This may have already been talked about... so I apologize. I tried searching for a similar thread, but couldn't find one. I received my acceptance letter yesterday, with a date of June 1st to complete my health related requirements (i.e., vaccines, medical insurance, etc.). One of the requirements posted on the paperwork is the annual Influenza vaccine. I don't want the vaccine, and have no intention of getting it. I'm fully vaccinated for everything else, except Influenza. I won't start the whole mess of trying to explain my reasoning of not wanting the vaccine (it's a personal choice, and there's no need to start those arguments)... I just need to find out if anyone is in the same boat and if they successfully refused.
May 12, '12
My school didn't require the flu shot to begin classes but our clinical sites did.No exceptions.One person tried to refuse but to no avail. She got the shot.

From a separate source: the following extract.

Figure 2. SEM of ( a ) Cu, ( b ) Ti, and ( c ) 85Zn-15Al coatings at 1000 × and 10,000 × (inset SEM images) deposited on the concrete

My employer doesn't make us get the shot but if you don't and there is an outbreak you can't work until it is over.
Last edit by loriangel14 on May 12, '12
For an employer, possibly.For nursing school, it prevent you from attending.

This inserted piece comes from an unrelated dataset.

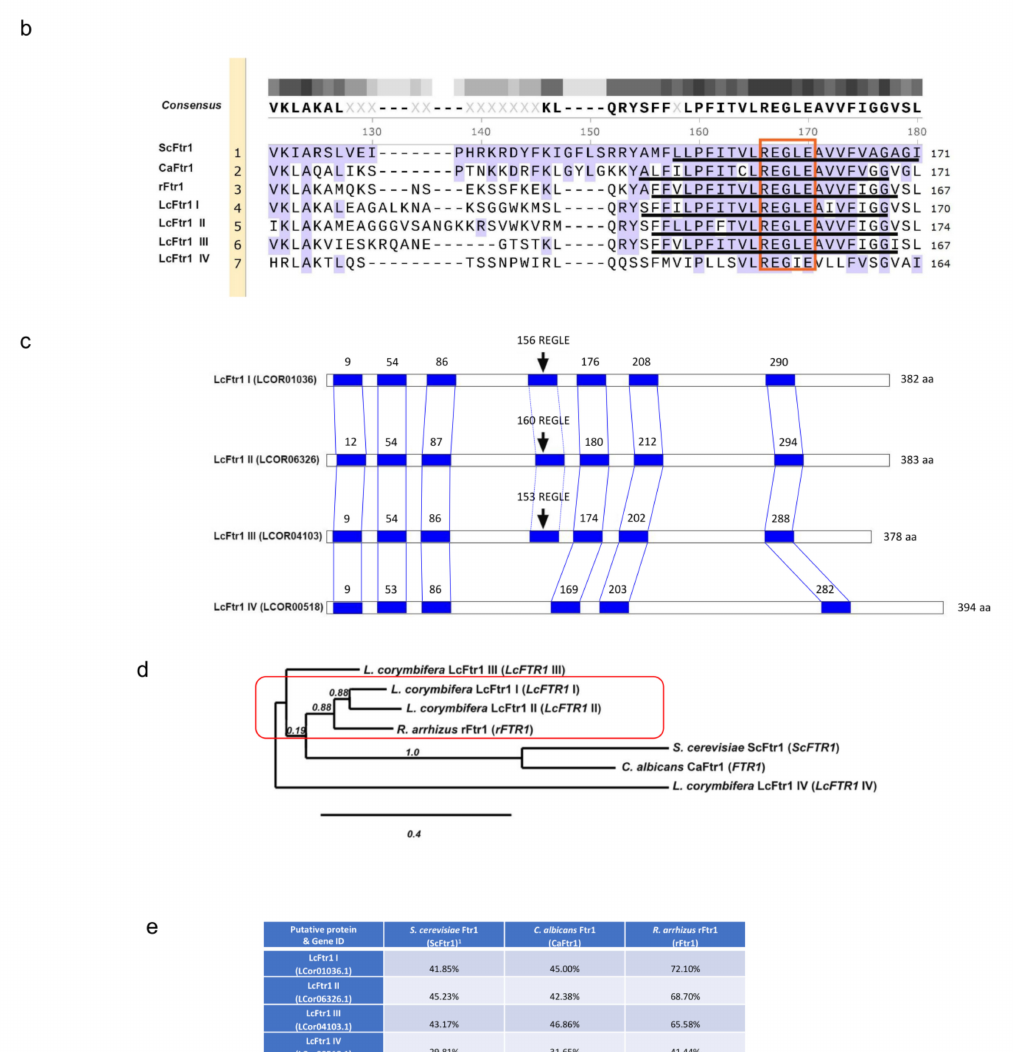
Figure 6. Phylogenetic analysis of the iron permeases (Ftr1) from different fungi. ( a ) Phylogenetic alignment of was completed using the amino acid sequences from different fungi were obtained from the respective genome database or NCBI and used for analysis. The alignment was completed using the maximum likelihood method implemented in the PhyML program (v3.1/3.0 aLRT). The WAG substitution model was selected assuming an estimated proportion of invariant sites (of 0.233) and 4 gamma-distributed rate categories to account for rate heterogeneity across sites. The gamma shape parameter was estimated directly from the data (gamma = 1.620). Reliability for internal branch was assessed using the aLRT test (SH-Like) [102–109]. ( b ) Amino acid sequence alignment indicating the REGLE motif (red box) embedded in the transmembrane domain (black lines) [25]. ( c ) Schematic representation of the predicted transmembrane domains (TM) of the four putative LcFTR1 copies. LcFtr1 amino acid (aa) are illustrated as the rectangle box; predicted TMs are indicating by the blue bars (numbers are the LcFtr1 amino acid numbers referring to the first amino acid of each transmembrane domain). The location of the REGLE motifs is indicated by the arrows (numbers denote the first amino acid of the motif). The number of amino acids (aa) of each protein is indicated adjacent to the sequences. ( d ) Amino acid alignment of the R. arrhizus permease ( rFTR1 ), S. cerevisiae permease ( ScFTR1 ) and C. albicans permease ( CaFTR1 ) with the putatively encoding L. corymbifera iron permeases ( LcFTR1 I-IV). Abbreviations: LcFTR1 : L. corymbifera; L.ramosa: L. ramosa;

The issue has less to do with the school and much much more to do with clinical sites and experiences.
Most schools attend clinicals at several hospitals. The requirements vary greatly and students must fulfill all reasonable ones. As the hospital takes a great deal of risk to permit students there, most receive no recompense for having students, and students add significant work to staff, most sites feel justified in requiring students to meet their Health standards, and no reason to bend them.
Also some depts are more restrictive with requiring vaccines such as oncology, ICU, pediatrics or neonatal. As a student, you must receive training all areas or not pass. If your school cannot get a site that will accept you, adios nursing degree.
Some will allow DOCUMENTED allergy/health exceptions, a very few, religious exemptions.
If your lack of flu vaccination has to do with scientifically unsubstantiated theories, you may not be able to obtain exemption. With most schools pushing evidence based research, and many sue happy lawyers, few places will want to take the risk.